He also pointed out that if a person is saying that he is fatigued, it could also mean that the person has not utilised the rest period properly.
"The provision for extending the duty hours is there in the CAR but accordingly the rest period also increases... if (some) pilots say that the FDTL (Flight Duty Time Limitation) has been fixed without any scientific study, then those pilots should prove (it)," he said.
Mark Searle, Global Director, Safety at IATA, said fatigue has long been identified as a potential safety risk and the industry has developed extensive SARPs around managing fatigue risk.
He emphasised that SARPs are based upon extensive and evolving body of research, including continuous feedback from safety critical workers and that these SARPs are reviewed as more scientific data become available.
"Crew fatigue, and in particular, ensuring crew are fit to fly is a focal point of any operation and, especially during busy summer schedules," he told PTI.
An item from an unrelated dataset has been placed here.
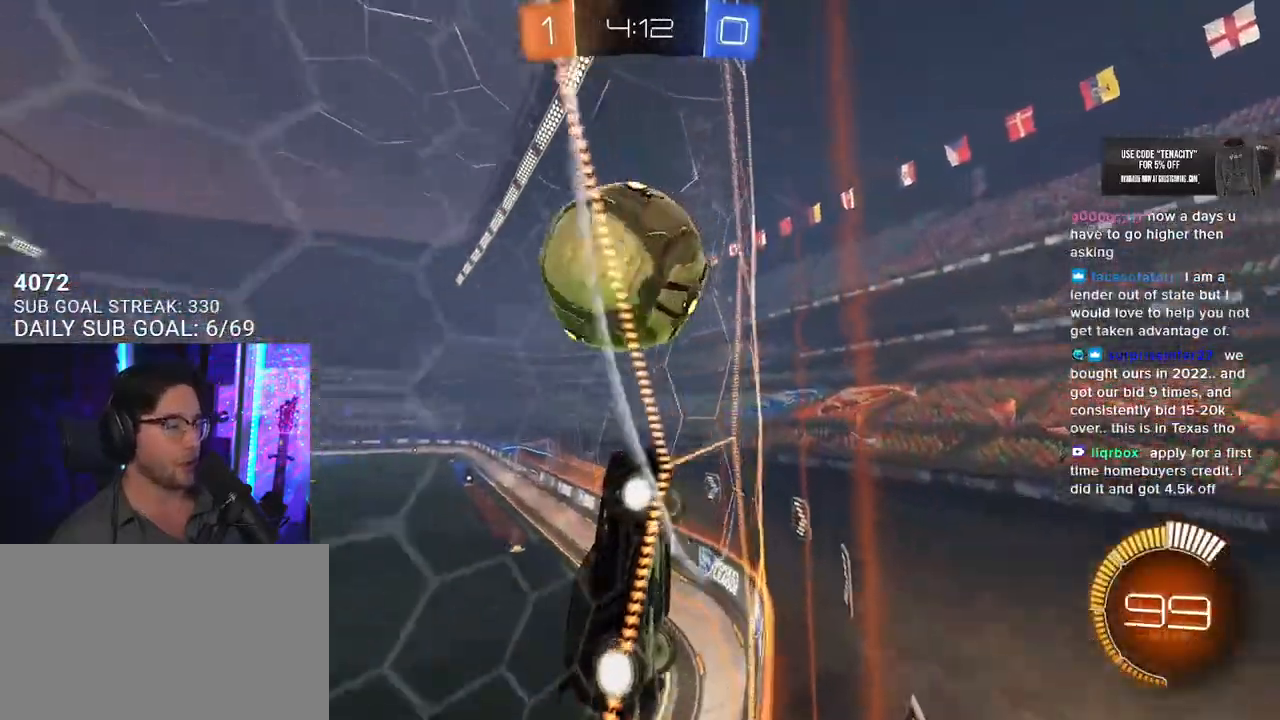
{"dt_ms": 1000, "buttons": ["R2", "L3"], "left_stick": "down-right", "right_stick": "center", "button_events": [[300, "L2", "down"], [300, "R2", "up"], [433, "L2", "up"], [433, "R2", "down"], [483, "L3", "down"], [517, "CROSS", "down"], [733, "CROSS", "up"]]}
Civil Aviation Minister Jyotiraditya Scindia had in August said India's civil aviation sector is poised for a phenomenal and healthy growth in terms of air passengers, aircraft fleet and airports in coming years.
By 2027, as many as 40 crore air travellers, both domestic and international, and nearly 1,200 planes are expected in the country.
Meanwhile, the survey of 542 Indian pilots also found that 54.2 per cent of the respondents suffer from severe excessive daytime sleepiness while 41.4 per cent pilots self assessed moderate daytime sleepiness.
"The effect of fatigue on flight safety can be analysed by 66 per cent respondents admitting that they have fallen asleep without planning/consent of the other crew or experienced micro sleep. 31 per cent of pilots also responded that they had a close call while flying which could have led to an incident attributable to fatigue," the survey said.